DoorDash planned to go public earlier this year, filing confidentially with the Securities and Exchange Commission in late February. But the pandemic halted the I.P.O. market. DoorDash and other delivery companies instead focused on responding to a flood of demand from customers, as restaurants closed and people stayed home because of the pandemic.
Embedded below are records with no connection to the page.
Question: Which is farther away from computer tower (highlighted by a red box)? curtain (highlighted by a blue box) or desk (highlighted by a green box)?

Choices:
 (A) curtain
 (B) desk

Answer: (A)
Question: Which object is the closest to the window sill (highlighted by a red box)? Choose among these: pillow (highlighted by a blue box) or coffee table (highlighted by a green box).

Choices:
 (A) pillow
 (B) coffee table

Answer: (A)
In late summer, an ebullient stock market revived tech I.P.O.s, with companies like the data start-up Palantir and the data warehousing company Snowflake making their public debuts. Airbnb is expected to file its offering prospectus next week.
Even so, DoorDash faces challenges, such as its lack of profits. Other gig-economy companies, such as Uber and Lyft, have faced similar questions about whether they can become viable businesses.
DoorDash, however, is no longer quickly burning through cash. In the first nine months of the year, its business generated $315 million of cash; in the same period of 2019, it consumed $308 million of cash.
DoorDash faces labor questions because of its use of contractors. This month, the company notched a political win with the passage of Proposition 22, a California ballot measure that exempted it, Uber, Lyft and others from a law that would have required them to treat their drivers as employees.
The company is also dealing with steep competition and consolidation in food delivery, where customers, restaurants and drivers are not particularly loyal to one competing service over another. DoorDash’s prospectus named four major competitors and said its “fragmented and intensely competitive” market was a risk for investors.
In June, rival Grubhub agreed to sell itself to Just Eat Takeaway, a European service, for $7.3 billion. A month later, Uber acquired Postmates, a smaller competitor, for $2.65 billion. DoorDash had entertained deal talks with Postmates, Uber and Grubhub over the last year, but has remained independent.